■ **Passage**:

CF 1806A - Walking Master
We are asked to compute the minimum number of moves for a character, YunQian, to reach a target point on an infinite Cartesian plane.
Rating: 800
Tags: geometry, greedy, math
Solve time: 1m 51s
Verified: yes
Solution
Problem Understanding
We are asked to compute the minimum number of moves for a character, YunQian, to reach a target point on an infinite Cartesian plane. YunQian has two types of moves: she can move diagonally up-right from $(x, y)$ to $(x+1, y+1)$, or she can move directly left from $(x, y)$ to $(x-1, y)$. The input provides the starting coordinates $(a, b)$ and the target coordinates $(c, d)$ for multiple test cases. The output should either be the minimum number of moves or $-1$ if it is impossible to reach the target.
The coordinates range between $-10^8$ and $10^8$, and there can be up to $10^4$ test cases. A naive simulation that explores every possible path is immediately ruled out because even a single path could require up to $2 \cdot 10^8$ moves in the worst case. This implies the solution must be purely analytical, based on geometry and simple arithmetic rather than search.

■ **Directives**:
A) Rewrite the paragraph of the Walking Master write-up that begins "The coordinates range" as a short bulleted list that keeps its main facts.
B) From the Walking Master write-up, reproduce word for word the part starting at "The coordinates range" and ending at "rather than search.".

■ **Raw records**:
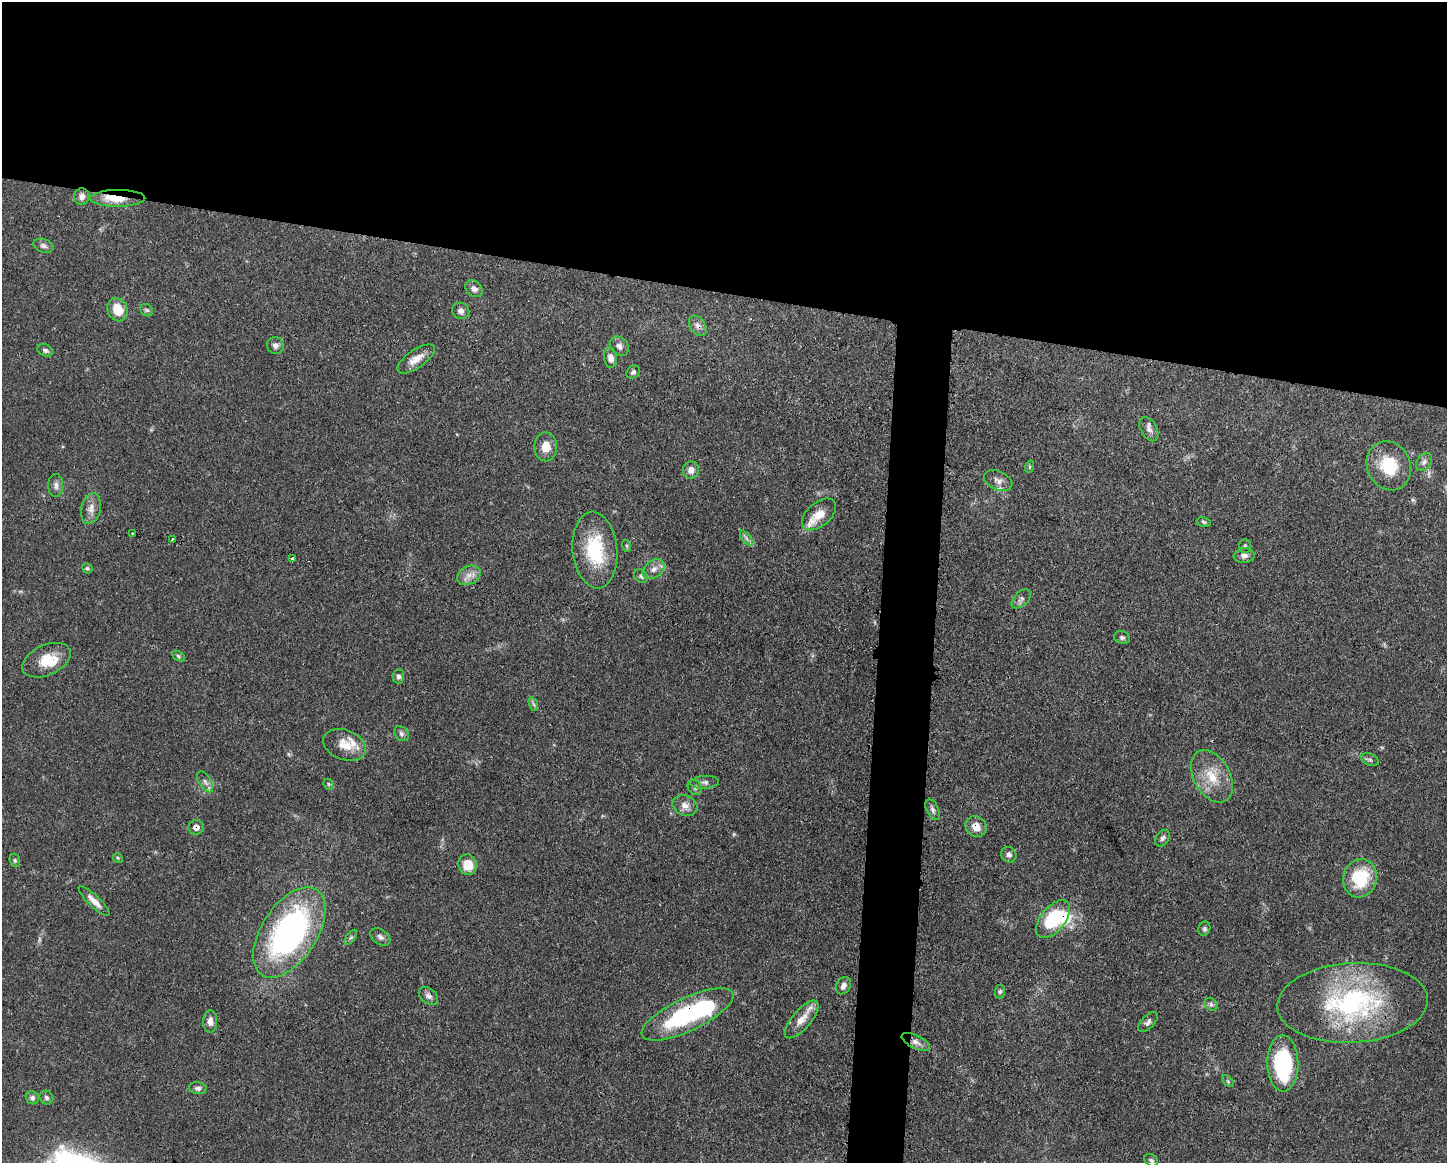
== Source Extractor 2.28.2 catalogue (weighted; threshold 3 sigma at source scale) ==
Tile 2 of 3 x 4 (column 2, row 1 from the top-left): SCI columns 1562-3006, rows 3483-4643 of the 4680 x 4646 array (HDU 1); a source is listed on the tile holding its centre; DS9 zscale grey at full resolution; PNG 1449 x 1165 px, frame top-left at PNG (2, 2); each listed source drawn as its Kron ellipse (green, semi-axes under 4 px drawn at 4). Shown black and unused: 28% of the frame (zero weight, under 3 of 4 exposures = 1% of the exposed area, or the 3 px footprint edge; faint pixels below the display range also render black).
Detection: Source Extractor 2.28.2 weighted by HDU 2 'WHT'; one run over the whole footprint, this tile lists its part. Background 0.0549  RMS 0.0032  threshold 0.0146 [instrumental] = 3 sigma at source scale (4.5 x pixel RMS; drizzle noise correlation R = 1.50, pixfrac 1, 0.05/0.05 arcsec/px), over >= 5 px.
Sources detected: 92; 1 too faint to see at this stretch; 1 inside a brighter object's white glare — neither listed nor drawn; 7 inside a brighter listed object's ellipse — not listed separately; the other 83 listed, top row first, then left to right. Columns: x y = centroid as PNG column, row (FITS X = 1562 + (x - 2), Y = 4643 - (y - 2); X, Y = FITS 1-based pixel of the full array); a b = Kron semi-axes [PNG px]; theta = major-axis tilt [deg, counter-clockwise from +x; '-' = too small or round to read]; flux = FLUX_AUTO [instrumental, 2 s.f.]
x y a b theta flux
82 197 8 7 - 1.7
118 198 27 8 1 6.4
43 246 10 6 -18 1.2
474 289 9 7 -39 1.6
118 309 12 9 -66 6.3
147 310 7 5 -43 0.62
461 311 9 8 - 1.4
698 326 11 7 -55 1.6
275 345 8 8 - 1.4
619 346 10 8 -46 1.6
45 350 8 5 -23 0.9
611 358 10 6 -83 2.3
416 359 22 9 35 3.8
633 372 7 6 - 0.83
1149 429 13 8 -61 1.6
546 447 14 11 -89 4.2
1424 462 10 7 55 1.3
1389 466 25 21 -64 12
1029 467 6 4 71 0.44
691 470 9 8 - 2.1
998 480 15 9 -25 2
56 485 11 7 -90 1.4
91 509 15 9 78 2.6
819 514 20 11 40 4.4
1204 522 7 4 -12 0.6
132 533 2 2 - 0.29
746 538 8 4 -53 0.92
172 539 3 2 - 0.52
627 546 6 4 -71 0.46
1245 546 7 5 90 0.64
595 550 38 22 -84 19
1244 556 10 7 6 1.4
292 558 3 3 - 1.3
87 568 5 5 - 0.6
654 569 12 8 35 2.2
469 575 12 9 26 2.4
641 576 7 6 - 0.81
1021 599 12 7 46 1.2
1122 637 8 6 -16 0.83
178 656 7 4 -28 0.58
46 660 26 15 24 7.6
398 676 7 5 87 0.87
533 704 7 4 -70 0.6
401 734 8 6 -47 0.9
345 745 22 15 -20 5.5
1370 760 9 5 -24 0.76
1212 776 28 18 -61 9.3
205 782 12 6 -58 1.3
705 782 14 6 4 1.4
329 784 6 5 - 0.47
695 787 8 6 -55 0.85
685 806 13 10 -22 2.4
933 810 11 6 -65 1.1
976 826 11 10 - 3.3
196 827 7 7 - 1.9
1163 838 9 6 57 0.95
1009 855 8 7 - 1.2
118 858 5 4 - 0.39
15 860 7 5 -69 0.59
468 865 10 9 - 5.5
1360 878 19 16 74 17
94 901 21 5 -44 2.7
1053 919 22 12 51 19
1204 929 7 6 - 0.71
289 932 51 28 57 91
351 937 8 4 54 0.66
380 937 11 7 -35 1.3
843 986 9 7 59 1.5
1000 991 7 5 86 0.61
428 996 11 7 -39 1.4
1352 1003 75 40 3 57
1211 1004 7 5 -45 0.79
687 1014 50 16 25 37
802 1019 23 9 49 3.9
210 1021 11 7 89 2
1148 1022 12 6 46 1.2
916 1042 15 6 -25 2.2
1283 1063 28 15 -90 34
1228 1081 7 4 -45 0.5
198 1088 9 6 -8 1
32 1098 7 6 - 0.95
46 1098 7 6 - 0.82
1151 1160 7 5 -36 0.67
Overlapping masked pixels (flux is a lower limit): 7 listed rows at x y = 118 198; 698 326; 976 826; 196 827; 1053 919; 1352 1003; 687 1014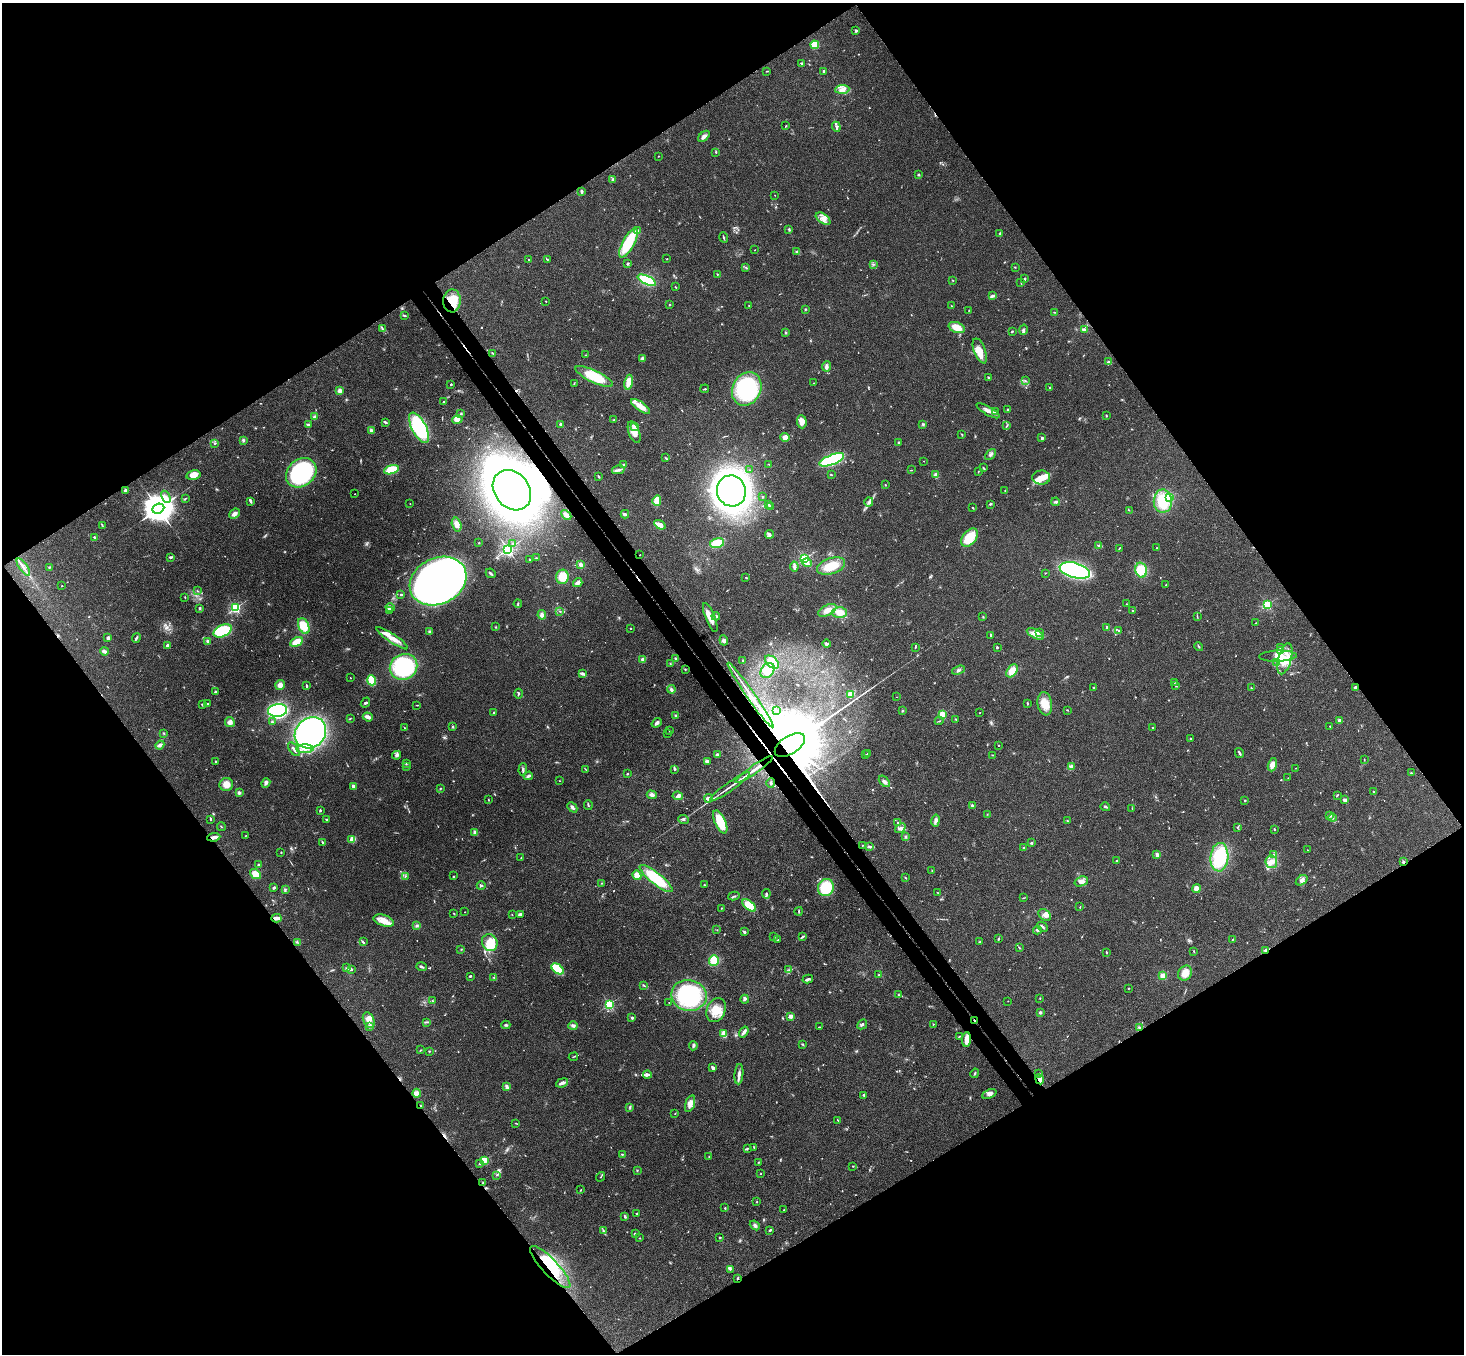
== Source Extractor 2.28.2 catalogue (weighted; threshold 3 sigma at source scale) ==
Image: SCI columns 54-5900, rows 331-5736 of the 5950 x 5930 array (HDU 1 of 3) = the unmasked area's bounding box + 8 px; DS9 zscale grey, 4 x 4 block average (1 PNG px = mean of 4 x 4 image px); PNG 1466 x 1356 px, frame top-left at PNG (2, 3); each listed source drawn as its Kron ellipse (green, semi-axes under 4 px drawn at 4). Shown black and unused: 50% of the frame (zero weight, under 3 of 4 exposures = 6% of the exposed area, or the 3 px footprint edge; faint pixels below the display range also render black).
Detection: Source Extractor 2.28.2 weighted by HDU 2 'WHT'. Background 0.163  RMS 0.0074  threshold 0.0331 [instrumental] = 3 sigma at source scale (4.5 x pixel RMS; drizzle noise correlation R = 1.50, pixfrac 1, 0.05/0.05 arcsec/px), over >= 5 px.
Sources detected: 776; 3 too faint to see at this stretch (4 x 4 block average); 12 inside a brighter object's white glare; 8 cosmic-ray / hot-pixel residue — neither listed nor drawn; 11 coinciding with a brighter row at this scale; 45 inside a brighter listed object's ellipse — not listed separately; of the other 697, all 500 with FLUX_AUTO >= 1.92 (the completeness limit of this list) listed and drawn (197 fainter detections not listed), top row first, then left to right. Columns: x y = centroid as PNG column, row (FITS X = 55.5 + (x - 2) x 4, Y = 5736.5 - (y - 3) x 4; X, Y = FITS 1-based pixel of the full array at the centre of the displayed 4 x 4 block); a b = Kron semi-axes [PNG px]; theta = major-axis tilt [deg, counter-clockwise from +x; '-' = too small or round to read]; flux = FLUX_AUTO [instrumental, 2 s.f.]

■ **Complete answers**:
A)
- Coordinates lie between $-10^8$ and $10^8$.
- There can be up to $10^4$ test cases.
- Simulating every possible path is ruled out, since one path alone could take up to $2 \cdot 10^8$ moves in the worst case.
- The solution must therefore be purely analytical, relying on geometry and simple arithmetic instead of search.

B)
The coordinates range between $-10^8$ and $10^8$, and there can be up to $10^4$ test cases. A naive simulation that explores every possible path is immediately ruled out because even a single path could require up to $2 \cdot 10^8$ moves in the worst case. This implies the solution must be purely analytical, based on geometry and simple arithmetic rather than search.